Set tasks:
a - According to the Best Buy passage, in what year was Cali Ressler invited to help develop a program that would make the company appealing to talented people?
b - Please copy the portion of the Best Buy passage that begins at the words "I was absolutely" and stops after "to work for.".

Reading passage:
— Start —

Being a customer in one of their stores wasn't much better --- the customer service was abominable.
Over the past couple of years I have noticed a huge change when I go into a store. The customer service is great.
I finally learned why things were so much better at Best Buy last week when I was driving to a meeting and happened to catch an interview with Cali Ressler and Jody THompson who were talking about their Book Why Work Sucks and How To Fix It.
I was absolutely fallbergasted at what they said was going on at Best Buy. It sounded like a company I could work for.
In 2001, a 24 year old Best Buy employee ,Cali Ressler, was invited to help develop a program that would make Best Buy a company that talented people would want to work for.
Employees were surveyed and according to the Intro to Why Work Sucks "the overwhelming response was, Just Trust me with me time. Trust me to do my job and I will deliver results and be a happier employee to boot."
As they write in the intro to their book, " Our beliefs about work--forty hours, Monday through Friday, eight to five are outdated, outmoded, out to lunch. Every day people go to work and waste their time, their company's time, and their lives in a system based on assumptions--about how work gets done and what work looks like--that don't apply in today's global, 24/7 economy."

— End —

Supplied material:
— Start —

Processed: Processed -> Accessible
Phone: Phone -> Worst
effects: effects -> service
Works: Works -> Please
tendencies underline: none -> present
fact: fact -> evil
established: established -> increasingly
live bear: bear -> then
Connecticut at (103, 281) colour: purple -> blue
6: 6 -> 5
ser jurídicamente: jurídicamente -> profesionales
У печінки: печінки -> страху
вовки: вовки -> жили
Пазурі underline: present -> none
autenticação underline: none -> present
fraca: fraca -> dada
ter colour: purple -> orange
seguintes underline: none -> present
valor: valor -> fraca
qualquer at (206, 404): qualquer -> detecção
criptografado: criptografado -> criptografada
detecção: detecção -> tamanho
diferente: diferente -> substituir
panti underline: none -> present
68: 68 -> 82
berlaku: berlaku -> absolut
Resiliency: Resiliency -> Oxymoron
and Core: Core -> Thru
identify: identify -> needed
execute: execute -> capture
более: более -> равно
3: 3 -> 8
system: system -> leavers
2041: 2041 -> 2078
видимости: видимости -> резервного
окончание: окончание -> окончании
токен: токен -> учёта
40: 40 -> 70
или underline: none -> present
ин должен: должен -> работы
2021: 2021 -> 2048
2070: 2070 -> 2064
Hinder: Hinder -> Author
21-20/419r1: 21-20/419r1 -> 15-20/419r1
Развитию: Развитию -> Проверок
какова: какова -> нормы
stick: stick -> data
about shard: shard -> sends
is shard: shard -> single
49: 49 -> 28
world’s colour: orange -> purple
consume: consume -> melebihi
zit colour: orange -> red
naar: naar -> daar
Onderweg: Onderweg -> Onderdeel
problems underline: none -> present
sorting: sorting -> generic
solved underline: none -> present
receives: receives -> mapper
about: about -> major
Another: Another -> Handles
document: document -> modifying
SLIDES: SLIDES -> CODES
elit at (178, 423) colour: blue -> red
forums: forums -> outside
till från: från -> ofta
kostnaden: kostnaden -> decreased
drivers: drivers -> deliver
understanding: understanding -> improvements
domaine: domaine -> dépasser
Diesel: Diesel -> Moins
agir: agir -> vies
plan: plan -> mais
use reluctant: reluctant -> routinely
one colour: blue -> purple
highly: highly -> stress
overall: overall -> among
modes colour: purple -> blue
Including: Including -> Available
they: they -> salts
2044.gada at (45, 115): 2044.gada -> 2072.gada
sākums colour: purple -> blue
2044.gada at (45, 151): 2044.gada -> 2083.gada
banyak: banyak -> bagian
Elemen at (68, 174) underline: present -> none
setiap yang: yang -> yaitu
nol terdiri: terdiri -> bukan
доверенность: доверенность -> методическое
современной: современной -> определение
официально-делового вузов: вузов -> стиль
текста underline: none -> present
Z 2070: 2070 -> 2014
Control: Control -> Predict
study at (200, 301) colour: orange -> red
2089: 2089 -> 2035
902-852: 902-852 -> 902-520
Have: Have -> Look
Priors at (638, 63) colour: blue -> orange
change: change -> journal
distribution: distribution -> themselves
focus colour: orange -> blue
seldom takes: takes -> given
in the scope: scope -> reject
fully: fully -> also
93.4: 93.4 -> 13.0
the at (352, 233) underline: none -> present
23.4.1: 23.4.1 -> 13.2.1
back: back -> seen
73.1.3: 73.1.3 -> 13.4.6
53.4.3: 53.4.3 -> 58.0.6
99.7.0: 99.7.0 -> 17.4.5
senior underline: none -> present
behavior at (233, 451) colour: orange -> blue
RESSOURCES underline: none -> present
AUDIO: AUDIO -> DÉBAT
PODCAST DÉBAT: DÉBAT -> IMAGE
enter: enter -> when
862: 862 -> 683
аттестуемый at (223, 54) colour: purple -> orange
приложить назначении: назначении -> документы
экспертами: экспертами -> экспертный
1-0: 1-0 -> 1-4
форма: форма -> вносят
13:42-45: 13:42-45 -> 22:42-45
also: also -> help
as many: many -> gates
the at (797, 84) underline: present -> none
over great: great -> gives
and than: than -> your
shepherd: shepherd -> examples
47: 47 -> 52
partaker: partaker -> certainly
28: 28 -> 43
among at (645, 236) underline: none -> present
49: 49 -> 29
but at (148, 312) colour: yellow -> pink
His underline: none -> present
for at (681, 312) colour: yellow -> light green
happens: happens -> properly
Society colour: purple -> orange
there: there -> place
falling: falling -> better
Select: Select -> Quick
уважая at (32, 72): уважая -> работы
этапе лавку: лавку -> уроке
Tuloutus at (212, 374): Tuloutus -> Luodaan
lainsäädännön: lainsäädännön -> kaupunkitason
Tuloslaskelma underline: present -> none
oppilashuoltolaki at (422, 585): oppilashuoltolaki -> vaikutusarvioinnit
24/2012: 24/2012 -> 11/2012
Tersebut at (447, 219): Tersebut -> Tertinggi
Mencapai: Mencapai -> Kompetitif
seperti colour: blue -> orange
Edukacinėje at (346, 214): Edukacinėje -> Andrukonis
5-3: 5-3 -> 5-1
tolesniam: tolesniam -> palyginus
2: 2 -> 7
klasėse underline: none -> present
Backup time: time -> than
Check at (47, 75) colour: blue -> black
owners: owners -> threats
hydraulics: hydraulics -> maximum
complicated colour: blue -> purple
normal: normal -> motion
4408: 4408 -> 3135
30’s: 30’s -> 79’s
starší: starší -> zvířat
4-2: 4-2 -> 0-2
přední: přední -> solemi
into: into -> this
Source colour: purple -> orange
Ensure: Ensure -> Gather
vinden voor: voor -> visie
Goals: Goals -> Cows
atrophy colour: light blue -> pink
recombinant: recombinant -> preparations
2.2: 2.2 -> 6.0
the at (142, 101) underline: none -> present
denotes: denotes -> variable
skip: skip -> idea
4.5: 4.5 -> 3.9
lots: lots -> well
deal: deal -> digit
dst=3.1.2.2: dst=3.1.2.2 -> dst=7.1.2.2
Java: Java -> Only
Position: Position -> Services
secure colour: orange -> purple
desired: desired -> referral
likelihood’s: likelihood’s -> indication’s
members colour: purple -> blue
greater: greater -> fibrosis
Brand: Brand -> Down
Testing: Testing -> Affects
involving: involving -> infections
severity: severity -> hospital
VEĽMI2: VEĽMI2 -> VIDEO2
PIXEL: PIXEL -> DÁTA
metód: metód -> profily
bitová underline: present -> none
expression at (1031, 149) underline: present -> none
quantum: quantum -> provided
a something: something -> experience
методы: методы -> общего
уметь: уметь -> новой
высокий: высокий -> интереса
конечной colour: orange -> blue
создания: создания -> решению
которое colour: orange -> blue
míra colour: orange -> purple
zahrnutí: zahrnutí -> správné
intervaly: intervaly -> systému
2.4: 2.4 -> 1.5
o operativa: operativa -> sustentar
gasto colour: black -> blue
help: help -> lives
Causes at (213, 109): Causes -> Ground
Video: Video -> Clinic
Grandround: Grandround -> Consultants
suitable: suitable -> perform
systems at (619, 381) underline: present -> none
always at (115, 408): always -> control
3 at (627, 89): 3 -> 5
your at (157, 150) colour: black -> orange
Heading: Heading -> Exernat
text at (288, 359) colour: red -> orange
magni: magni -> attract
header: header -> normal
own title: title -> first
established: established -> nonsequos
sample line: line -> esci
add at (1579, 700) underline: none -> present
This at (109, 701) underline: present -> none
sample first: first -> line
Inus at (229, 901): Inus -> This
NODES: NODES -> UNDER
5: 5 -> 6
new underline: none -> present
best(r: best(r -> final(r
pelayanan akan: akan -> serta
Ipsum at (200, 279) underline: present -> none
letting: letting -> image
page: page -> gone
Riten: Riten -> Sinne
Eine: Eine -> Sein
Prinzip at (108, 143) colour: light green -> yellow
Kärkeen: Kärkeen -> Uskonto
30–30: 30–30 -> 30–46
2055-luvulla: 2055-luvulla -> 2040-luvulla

— End —

Task-by-task results:
a - 2001

b -
I was absolutely fallbergasted at what they said was going on at Best Buy. It sounded like a company I could work for.
In 2001, a 24 year old Best Buy employee ,Cali Ressler, was invited to help develop a program that would make Best Buy a company that talented people would want to work for.